Egoyan was on the Founding Committee of Human Rights Watch Toronto Chapter and honoured with a Tribute at the 2016 HRW Film Festival. He served on the Board of the Art Gallery of Ontario for ten years, following a decade as President of D.N.A. Theatre in Toronto, in addition to other board positions, including Factory Theatre. He is a Founding Board Member of REEL CANADA, an initiative to bring Canadian films into high schools. His production company, EGO FILM ARTS, has supported projects by such respected Canadian filmmakers as Peter Mettler and Guy Maddin, as well as helping to produce first and second features by a new generation of Canadian talent, including Ruba Nadda’s SABAH and Sarah Polley’s Academy Award® nominated AWAY FROM HER.

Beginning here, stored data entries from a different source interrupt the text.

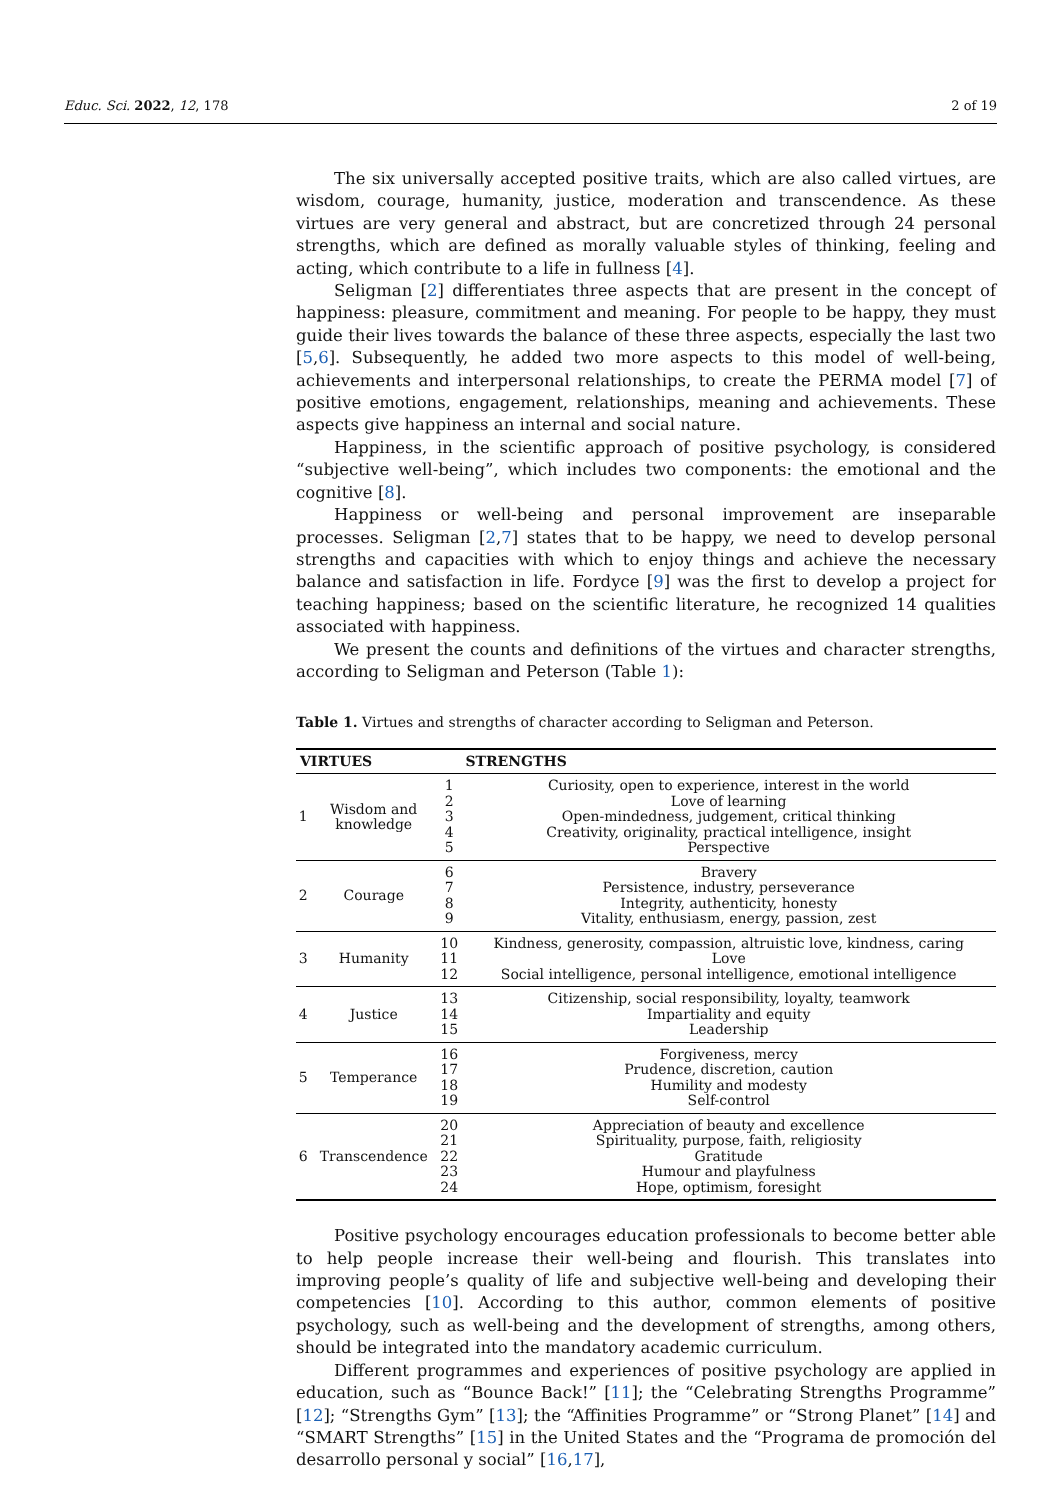Educ. Sci. 2022, 12, 178 2 of 19
The six universally accepted positive traits, which are also called virtues, are wisdom, courage, humanity, justice, moderation and transcendence. As these virtues are very general and abstract, but are concretized through 24 personal strengths, which are defined as morally valuable styles of thinking, feeling and acting, which contribute to a life in fullness [4].
Seligman [2] differentiates three aspects that are present in the concept of happiness: pleasure, commitment and meaning. For people to be happy, they must guide their lives towards the balance of these three aspects, especially the last two [5,6]. Subsequently, he added two more aspects to this model of well-being, achievements and interpersonal relationships, to create the PERMA model [7] of positive emotions, engagement, relationships, meaning and achievements. These aspects give happiness an internal and social nature.
Happiness, in the scientific approach of positive psychology, is considered “subjective well-being”, which includes two components: the emotional and the cognitive [8].
Happiness or well-being and personal improvement are inseparable processes. Seligman [2,7] states that to be happy, we need to develop personal strengths and capacities with which to enjoy things and achieve the necessary balance and satisfaction in life. Fordyce [9] was the first to develop a project for teaching happiness; based on the scientific literature, he recognized 14 qualities associated with happiness.
We present the counts and definitions of the virtues and character strengths, according to Seligman and Peterson (Table 1):
Table 1. Virtues and strengths of character according to Seligman and Peterson.
| VIRTUES | | | STRENGTHS |
| --- | --- | --- | --- |
| 1 | Wisdom and knowledge | 1 2 3 4 5 | Curiosity, open to experience, interest in the world Love of learning Open-mindedness, judgement, critical thinking Creativity, originality, practical intelligence, insight Perspective |
| 2 | Courage | 6 7 8 9 | Bravery Persistence, industry, perseverance Integrity, authenticity, honesty Vitality, enthusiasm, energy, passion, zest |
| 3 | Humanity | 10 11 12 | Kindness, generosity, compassion, altruistic love, kindness, caring Love Social intelligence, personal intelligence, emotional intelligence |
| 4 | Justice | 13 14 15 | Citizenship, social responsibility, loyalty, teamwork Impartiality and equity Leadership |
| 5 | Temperance | 16 17 18 19 | Forgiveness, mercy Prudence, discretion, caution Humility and modesty Self-control |
| 6 | Transcendence | 20 21 22 23 24 | Appreciation of beauty and excellence Spirituality, purpose, faith, religiosity Gratitude Humour and playfulness Hope, optimism, foresight |
Positive psychology encourages education professionals to become better able to help people increase their well-being and flourish. This translates into improving people’s quality of life and subjective well-being and developing their competencies [10]. According to this author, common elements of positive psychology, such as well-being and the development of strengths, among others, should be integrated into the mandatory academic curriculum.
Different programmes and experiences of positive psychology are applied in education, such as “Bounce Back!” [11]; the “Celebrating Strengths Programme” [12]; “Strengths Gym” [13]; the “Affinities Programme” or “Strong Planet” [14] and “SMART Strengths” [15] in the United States and the “Programa de promoción del desarrollo personal y social” [16,17],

Egoyan was a member of the Founding Artistic Advisory Committee of the Luminato Festival, TIFF Bell Lightbox, the Ryerson Image Centre, and the Toronto Arts Foundation, which presented Egoyan with its Media Arts Award in 1995. He is currently on the Artistic Advisory Board of the Images Festival. Egoyan has also been the President of the Golden Apricot Film Festival in Armenia. In 2009, he won a ‘Master of Cinema’ award from the Mannheim Film Festival, 25 years after receiving his international festival premiere at the same event.

Egoyan is a member of The Academy of Motion Picture Arts and Sciences, the Directors Guild of America, the Directors Guild of Canada, the Writers Guild of America, the Writers Guild of Canada, and the Royal Canadian Academy of Art. He currently lives in Toronto with actress Arsinée Khanjian.